Your goal: Nothing but a number should be given: how many lines in the listing contain the word "AandB".

-- Opening Marker --

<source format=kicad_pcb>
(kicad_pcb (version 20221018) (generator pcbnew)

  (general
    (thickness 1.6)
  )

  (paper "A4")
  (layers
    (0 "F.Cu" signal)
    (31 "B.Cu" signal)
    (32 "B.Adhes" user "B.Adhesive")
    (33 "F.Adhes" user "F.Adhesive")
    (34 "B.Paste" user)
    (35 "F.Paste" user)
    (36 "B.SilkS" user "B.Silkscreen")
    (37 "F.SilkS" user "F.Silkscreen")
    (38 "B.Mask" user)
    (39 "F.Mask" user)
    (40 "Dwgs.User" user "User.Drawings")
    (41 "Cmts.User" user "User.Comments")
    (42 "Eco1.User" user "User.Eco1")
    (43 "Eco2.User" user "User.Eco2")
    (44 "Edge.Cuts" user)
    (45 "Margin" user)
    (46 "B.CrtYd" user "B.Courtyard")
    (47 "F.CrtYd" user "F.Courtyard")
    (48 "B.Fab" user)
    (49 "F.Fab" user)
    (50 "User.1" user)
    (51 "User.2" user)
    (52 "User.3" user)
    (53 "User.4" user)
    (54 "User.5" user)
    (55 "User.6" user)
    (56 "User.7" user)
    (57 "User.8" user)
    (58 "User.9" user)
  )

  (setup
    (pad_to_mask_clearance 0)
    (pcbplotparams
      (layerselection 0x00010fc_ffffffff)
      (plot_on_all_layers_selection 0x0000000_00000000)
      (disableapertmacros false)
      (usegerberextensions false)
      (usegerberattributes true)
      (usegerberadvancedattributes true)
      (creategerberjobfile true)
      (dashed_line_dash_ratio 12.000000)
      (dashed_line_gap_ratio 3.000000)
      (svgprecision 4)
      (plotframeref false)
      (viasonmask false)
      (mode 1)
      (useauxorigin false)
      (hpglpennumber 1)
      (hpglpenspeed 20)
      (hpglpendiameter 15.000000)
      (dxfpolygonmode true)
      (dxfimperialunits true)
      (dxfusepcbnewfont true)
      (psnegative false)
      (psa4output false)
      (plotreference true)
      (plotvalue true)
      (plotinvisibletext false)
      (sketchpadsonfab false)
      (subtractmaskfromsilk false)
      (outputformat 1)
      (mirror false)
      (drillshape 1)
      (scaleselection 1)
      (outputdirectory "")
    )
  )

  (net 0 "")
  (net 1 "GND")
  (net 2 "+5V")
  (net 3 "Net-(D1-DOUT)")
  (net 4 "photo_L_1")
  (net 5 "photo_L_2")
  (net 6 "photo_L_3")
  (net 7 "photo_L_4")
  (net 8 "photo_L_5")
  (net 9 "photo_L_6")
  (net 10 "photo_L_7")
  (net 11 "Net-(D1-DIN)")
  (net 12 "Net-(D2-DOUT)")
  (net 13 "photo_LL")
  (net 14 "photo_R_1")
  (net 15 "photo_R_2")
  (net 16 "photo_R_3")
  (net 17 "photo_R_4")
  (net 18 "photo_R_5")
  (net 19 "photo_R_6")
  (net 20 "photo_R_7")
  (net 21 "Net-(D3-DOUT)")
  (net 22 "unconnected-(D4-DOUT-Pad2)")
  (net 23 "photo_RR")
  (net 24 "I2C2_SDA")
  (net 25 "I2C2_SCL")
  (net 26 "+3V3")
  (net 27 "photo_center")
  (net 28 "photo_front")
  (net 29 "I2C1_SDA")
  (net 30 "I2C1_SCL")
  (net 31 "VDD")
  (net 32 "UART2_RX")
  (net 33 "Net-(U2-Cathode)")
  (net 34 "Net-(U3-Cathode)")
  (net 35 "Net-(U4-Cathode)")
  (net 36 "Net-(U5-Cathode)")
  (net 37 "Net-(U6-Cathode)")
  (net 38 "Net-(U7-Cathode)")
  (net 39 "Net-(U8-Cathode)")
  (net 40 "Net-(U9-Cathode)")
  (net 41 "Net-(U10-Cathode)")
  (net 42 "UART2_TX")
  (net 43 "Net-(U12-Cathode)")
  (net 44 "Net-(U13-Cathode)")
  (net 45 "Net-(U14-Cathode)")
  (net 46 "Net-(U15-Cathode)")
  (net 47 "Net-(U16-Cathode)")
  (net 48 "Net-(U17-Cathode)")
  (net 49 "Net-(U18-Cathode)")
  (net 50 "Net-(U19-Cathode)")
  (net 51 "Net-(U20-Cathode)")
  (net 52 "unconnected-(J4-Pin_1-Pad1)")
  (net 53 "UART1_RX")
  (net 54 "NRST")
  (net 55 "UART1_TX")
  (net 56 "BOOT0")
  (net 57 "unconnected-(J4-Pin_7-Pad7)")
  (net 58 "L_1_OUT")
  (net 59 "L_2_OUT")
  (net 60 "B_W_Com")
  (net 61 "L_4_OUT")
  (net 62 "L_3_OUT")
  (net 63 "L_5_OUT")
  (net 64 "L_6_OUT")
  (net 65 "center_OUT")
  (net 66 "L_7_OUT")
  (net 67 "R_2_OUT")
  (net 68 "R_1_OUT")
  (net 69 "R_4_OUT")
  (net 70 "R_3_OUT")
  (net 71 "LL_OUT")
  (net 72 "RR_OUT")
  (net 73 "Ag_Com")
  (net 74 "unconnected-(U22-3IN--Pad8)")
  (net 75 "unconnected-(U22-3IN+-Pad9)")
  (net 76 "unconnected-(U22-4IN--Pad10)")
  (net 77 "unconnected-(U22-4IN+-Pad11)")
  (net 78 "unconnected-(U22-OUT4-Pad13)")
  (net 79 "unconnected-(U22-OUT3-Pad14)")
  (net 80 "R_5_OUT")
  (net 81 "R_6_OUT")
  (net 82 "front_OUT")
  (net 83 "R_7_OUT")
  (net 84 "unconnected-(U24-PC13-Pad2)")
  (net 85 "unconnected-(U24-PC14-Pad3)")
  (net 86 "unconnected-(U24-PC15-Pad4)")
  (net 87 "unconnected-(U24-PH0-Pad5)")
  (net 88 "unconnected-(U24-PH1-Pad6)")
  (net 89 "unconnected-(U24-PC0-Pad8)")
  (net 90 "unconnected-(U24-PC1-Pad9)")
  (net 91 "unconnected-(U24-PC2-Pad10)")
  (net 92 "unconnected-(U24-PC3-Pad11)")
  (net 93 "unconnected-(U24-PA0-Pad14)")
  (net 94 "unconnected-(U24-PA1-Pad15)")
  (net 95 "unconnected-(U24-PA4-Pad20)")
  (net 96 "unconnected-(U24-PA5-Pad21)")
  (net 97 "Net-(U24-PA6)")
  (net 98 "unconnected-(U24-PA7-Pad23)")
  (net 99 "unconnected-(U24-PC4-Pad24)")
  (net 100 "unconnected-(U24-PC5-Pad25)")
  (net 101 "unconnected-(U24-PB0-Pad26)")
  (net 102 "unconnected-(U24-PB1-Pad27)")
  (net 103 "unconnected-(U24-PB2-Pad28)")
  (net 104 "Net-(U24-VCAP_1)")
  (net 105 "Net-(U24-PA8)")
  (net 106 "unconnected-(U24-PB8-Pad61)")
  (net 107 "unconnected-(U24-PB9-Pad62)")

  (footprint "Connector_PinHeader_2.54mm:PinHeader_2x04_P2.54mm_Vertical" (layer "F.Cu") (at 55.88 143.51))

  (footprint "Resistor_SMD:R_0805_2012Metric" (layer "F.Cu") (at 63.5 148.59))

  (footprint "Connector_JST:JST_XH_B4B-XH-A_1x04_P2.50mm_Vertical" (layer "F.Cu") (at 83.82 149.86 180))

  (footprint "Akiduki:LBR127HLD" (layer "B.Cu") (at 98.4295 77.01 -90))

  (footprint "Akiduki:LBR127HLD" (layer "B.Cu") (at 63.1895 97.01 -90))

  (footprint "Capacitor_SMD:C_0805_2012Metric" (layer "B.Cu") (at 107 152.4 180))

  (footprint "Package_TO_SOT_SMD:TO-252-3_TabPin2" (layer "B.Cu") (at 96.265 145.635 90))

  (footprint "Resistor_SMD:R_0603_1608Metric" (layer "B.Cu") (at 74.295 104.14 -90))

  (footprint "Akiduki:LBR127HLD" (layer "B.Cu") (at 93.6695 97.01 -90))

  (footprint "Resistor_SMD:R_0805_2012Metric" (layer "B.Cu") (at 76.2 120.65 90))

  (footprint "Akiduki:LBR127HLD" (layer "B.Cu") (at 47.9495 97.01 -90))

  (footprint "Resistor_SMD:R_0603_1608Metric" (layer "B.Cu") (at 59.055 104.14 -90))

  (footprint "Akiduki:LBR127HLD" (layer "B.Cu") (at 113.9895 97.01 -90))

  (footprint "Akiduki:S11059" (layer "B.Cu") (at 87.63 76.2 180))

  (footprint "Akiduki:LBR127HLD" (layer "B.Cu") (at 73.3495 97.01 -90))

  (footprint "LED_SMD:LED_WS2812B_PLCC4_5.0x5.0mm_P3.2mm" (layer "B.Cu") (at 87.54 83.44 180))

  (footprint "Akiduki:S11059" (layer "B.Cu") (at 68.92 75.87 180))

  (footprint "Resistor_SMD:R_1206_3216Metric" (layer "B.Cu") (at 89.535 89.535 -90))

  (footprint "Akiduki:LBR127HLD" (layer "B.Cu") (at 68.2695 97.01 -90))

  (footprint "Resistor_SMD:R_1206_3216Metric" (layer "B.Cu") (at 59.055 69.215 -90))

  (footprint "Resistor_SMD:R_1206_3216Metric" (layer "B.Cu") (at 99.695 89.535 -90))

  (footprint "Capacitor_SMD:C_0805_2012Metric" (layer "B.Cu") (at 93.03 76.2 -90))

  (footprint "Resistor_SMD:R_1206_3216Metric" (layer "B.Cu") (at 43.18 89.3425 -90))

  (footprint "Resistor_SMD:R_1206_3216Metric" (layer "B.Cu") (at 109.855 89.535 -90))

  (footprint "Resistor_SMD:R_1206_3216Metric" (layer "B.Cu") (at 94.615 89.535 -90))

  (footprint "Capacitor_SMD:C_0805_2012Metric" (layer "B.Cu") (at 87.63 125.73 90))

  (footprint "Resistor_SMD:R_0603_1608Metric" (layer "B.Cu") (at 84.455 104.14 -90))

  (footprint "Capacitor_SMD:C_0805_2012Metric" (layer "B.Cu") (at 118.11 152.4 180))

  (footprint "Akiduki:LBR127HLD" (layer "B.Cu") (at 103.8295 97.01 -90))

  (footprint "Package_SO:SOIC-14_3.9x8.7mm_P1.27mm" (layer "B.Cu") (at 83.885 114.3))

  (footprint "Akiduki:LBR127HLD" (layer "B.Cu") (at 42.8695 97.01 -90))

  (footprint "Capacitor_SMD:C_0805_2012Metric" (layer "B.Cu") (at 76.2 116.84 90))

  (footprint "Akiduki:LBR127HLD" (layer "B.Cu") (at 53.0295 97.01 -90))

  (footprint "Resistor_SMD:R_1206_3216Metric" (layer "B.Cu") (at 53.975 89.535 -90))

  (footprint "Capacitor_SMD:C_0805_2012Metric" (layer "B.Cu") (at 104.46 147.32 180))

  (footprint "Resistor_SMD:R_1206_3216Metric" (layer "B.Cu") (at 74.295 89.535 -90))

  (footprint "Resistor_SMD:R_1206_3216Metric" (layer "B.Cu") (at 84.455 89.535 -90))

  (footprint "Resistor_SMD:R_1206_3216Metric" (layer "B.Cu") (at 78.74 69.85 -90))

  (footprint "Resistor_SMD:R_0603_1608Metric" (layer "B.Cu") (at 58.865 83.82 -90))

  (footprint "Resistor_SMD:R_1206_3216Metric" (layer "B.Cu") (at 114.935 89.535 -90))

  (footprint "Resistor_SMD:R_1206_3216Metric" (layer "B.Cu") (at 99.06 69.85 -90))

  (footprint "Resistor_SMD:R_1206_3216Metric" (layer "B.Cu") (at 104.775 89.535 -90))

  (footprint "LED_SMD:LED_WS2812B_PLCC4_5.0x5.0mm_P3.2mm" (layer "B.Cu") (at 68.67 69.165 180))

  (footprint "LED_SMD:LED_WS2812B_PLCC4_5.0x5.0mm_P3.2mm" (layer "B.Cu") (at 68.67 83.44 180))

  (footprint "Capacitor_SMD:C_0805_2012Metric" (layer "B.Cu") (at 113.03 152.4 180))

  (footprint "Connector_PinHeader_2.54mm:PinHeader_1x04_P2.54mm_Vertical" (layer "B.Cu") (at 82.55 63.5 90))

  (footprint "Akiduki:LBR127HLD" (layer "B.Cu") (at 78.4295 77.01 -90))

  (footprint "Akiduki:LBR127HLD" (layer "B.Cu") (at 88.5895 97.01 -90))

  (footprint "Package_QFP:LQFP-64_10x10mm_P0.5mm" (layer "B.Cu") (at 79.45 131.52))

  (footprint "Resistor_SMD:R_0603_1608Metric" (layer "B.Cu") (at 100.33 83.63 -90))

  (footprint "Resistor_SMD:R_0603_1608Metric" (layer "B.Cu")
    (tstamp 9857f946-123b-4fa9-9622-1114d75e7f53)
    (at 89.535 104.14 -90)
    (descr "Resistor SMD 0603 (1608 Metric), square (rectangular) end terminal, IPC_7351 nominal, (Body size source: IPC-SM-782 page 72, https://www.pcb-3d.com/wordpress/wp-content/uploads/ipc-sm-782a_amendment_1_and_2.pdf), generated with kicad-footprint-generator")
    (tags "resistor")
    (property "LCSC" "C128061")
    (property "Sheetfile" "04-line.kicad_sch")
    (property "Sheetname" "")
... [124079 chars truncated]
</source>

-- Closing Marker --
-- Opening Marker --

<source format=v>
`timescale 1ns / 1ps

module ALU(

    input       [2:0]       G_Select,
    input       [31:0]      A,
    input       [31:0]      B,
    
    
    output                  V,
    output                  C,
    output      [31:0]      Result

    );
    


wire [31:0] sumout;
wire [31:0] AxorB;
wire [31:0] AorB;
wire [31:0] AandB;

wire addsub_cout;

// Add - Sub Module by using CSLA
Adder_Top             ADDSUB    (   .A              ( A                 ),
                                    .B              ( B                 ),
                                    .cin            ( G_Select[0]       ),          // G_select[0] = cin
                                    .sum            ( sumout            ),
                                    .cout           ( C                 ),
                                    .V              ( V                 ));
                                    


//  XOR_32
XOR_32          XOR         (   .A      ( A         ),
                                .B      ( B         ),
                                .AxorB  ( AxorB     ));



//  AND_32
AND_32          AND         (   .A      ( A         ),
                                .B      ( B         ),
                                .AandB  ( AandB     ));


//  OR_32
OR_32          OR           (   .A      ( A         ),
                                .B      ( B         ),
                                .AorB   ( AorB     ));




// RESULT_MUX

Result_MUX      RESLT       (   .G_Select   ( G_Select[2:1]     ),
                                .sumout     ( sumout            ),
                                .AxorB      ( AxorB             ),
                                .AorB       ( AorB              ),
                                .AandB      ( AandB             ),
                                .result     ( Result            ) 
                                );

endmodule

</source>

-- Closing Marker --

Solution to this task: 3